*Text block:*
....
A study out of Denver’s Diversity Symposium has found the only way for people to extinguish racism in their own hearts and minds is to become experts at identifying racism in others.
Dr. Wilder, a researcher of racial and cultural statistics gave an interview recently where he informed reporters of his findings.
“Everyone has some form of prejudice. That is simply human nature. But I’m confident in saying that my dedicated group of researchers have found a way in which we can all vanquish those racist impulses that each of us are infected with.
Dr. Wilder went onto say, “The primary way to purge yourself of your own racist inclinations is by diagnosing racist features in others. We’ve found that with each accusation, the brain releases dopamine which diminishes any racist thoughts the accuser may have.”
When asked by one reporter if this would simply cause more negative feelings and conflict, bringing about a greater divide, the Doctor said, “It’s up to each individual to overcome racism in his or her own life. Obviously the more a person has been corrupted and defiled by this hideous social cancer, the harder they will have to strive in order to recognize the disease in others, and thus rid themselves of the malady which afflicts them. They are essentially killing two birds with one stone. Eradicating racism in their own lives while also spreading awareness so that others may tackle the issue on their own terms. An issue which has poisoned our culture since the dawn of man.”
....
[Camera intrinsics and pose data]
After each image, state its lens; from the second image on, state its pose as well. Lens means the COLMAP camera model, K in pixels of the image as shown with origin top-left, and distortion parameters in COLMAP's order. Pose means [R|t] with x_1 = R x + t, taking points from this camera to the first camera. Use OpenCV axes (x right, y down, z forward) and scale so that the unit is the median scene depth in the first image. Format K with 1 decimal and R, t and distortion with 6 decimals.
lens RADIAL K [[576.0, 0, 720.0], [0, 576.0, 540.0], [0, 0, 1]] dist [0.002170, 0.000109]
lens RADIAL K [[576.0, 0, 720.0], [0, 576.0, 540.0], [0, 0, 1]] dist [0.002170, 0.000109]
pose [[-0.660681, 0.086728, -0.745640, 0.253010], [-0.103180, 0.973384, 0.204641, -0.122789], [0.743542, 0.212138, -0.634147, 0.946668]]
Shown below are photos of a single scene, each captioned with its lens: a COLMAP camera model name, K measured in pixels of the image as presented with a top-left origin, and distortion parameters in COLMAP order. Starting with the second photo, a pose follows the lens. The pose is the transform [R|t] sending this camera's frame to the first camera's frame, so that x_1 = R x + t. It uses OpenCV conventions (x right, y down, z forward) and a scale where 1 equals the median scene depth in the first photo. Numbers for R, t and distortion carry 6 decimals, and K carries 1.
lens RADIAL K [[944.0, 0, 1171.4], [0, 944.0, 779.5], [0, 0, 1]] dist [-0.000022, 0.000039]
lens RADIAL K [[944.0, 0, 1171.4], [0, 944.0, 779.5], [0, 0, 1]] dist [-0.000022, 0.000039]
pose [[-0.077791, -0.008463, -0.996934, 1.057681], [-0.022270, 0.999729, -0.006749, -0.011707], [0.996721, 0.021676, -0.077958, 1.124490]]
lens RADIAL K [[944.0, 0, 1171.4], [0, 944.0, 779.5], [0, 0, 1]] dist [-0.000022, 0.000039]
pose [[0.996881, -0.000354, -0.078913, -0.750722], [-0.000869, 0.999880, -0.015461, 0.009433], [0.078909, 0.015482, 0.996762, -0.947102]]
....
*Tasks:*
(A) In the article about the Denver racism study, what does the brain release with each accusation?
(B) Please print the article about the Denver racism study from "A study out" up to and including "of his findings.".
(C) Write the next part of the article about the Denver racism study, picking up after its final sentence.
The lines have no connection to the article about the Denver racism study.

*Answers for each item:*
(A) Dopamine

(B)
A study out of Denver’s Diversity Symposium has found the only way for people to extinguish racism in their own hearts and minds is to become experts at identifying racism in others.
Dr. Wilder, a researcher of racial and cultural statistics gave an interview recently where he informed reporters of his findings.

(C)
Another reporter asked if accusing someone who isn’t racist will have the same effect on the brain, Dr. Weilding responded.
“As previously stated, everyone is racist to varying degrees. So yes, this exercise will still be effective, even if the accused has displayed no outward racist inclinations.
Others speculated that accusing people of things they may or may not be guilty of is a poor methodology in remedying racist tendencies. Jill Holland, who is the coordinator of “Rainbow Voices”, a bi-monthly publication covering race issues in Denver had the following to add. “Racism isn’t this hot potato that you toss in other people’s laps which magically curing you of your calamity. Taking responsibility for one’s own thoughts and deeds would be the route I assume is be the most effective. In this day and age however, it’s not surprising that others might be encouraged by professionals to pass the buck and blame others in order to emancipate themselves from any given responsibility. It’s ridiculous, but so is the world we live in, obviously.”